7.    The Last Chance Diet
A fad diet in the 1970s, Dr. Robert Linn sold his concoction “Pro-Linn” which was a drink made up of slaughterhouse hooves and hides. With this diet you could only drink Pro-Linn.  Many people died due to a lack of electrolytes and damage to the heart muscle. Turns out “The Last Chance Diet” was aptly named. Amazingly, you can still buy Dr. Linn’s Last Chance Diet book! I haven’t heard for sure but I think the most recent edition suggests you eat each page after you have read it.

8.    Ear Stapling
Using acupuncture as the idea, but in a far less scientific and sterile way, this diet recommends driving a staple into your ear when you are hungry and then leaving it in as a mind-over-matter device. This diet has proven effective not so much to those who are doing the stapling but those who watch it.
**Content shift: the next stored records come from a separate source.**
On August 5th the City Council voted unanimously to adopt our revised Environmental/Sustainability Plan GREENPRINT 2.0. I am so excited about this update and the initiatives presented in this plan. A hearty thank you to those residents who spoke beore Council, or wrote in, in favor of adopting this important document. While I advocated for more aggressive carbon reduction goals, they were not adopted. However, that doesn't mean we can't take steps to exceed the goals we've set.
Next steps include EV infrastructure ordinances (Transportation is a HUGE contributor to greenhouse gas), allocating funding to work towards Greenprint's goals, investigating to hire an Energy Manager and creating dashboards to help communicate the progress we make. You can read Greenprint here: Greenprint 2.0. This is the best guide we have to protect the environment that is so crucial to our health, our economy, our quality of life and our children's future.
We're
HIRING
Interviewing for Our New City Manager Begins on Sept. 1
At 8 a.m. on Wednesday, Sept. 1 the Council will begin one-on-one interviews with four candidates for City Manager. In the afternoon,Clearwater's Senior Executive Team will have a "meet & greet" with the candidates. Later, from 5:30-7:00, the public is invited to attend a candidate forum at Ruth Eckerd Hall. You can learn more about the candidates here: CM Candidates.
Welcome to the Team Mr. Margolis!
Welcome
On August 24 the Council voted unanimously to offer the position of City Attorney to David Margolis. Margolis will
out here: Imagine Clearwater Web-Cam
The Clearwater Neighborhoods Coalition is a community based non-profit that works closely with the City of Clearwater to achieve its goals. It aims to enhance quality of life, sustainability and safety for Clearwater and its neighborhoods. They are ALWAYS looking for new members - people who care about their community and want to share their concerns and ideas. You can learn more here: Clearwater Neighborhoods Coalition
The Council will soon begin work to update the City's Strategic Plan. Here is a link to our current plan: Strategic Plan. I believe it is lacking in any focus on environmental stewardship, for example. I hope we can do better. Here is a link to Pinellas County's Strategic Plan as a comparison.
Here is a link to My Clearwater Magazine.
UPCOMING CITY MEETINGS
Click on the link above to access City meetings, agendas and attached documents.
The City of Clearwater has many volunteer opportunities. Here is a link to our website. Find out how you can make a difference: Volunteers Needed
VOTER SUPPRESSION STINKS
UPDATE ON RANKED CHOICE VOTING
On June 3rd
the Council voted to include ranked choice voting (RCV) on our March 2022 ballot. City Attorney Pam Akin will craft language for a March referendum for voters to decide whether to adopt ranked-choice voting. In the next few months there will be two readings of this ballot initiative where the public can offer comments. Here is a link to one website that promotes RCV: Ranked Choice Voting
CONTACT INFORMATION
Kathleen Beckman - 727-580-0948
It would be hard to eat every time you recall the writhe on the stapler’s face as he or she hammered an office supply through their cartilage.

9.    Cigarette Diet
In the 1920’s cigarette manufacturers marketed that smoking cigarettes curbed your appetite. Even today the internet is filled with people wanting to know if this diet works. Of course it does! Nicotine is a stimulant, so your heart rate goes up and your appetite goes down when you smoke. The harmful effects of smoking shouldn’t be of concern. If you are skinny it doesn’t matter whether or not you take seven days off your life with each stag (an old fashioned slang term for cigarette). As long as you are slender what difference does it make how long you live!  

10.    Breatharianism
The granddaddy diet of them all! No need to eat! No need to drink! Let sunshine and air be your sustenance! All that we need to survive is daylight and oxygen. The founder of this movement, Wiley Brooks--who is still alive--claims to be from another planet. Maybe there is better sunshine and air there, because it has been reported that on planet earth Wiley eats quarter pounders with cheese and drinks diet soda. By the way, if you are considering becoming a Breatharian, medical research indicates that not drinking water and not eating could be harmful to your health.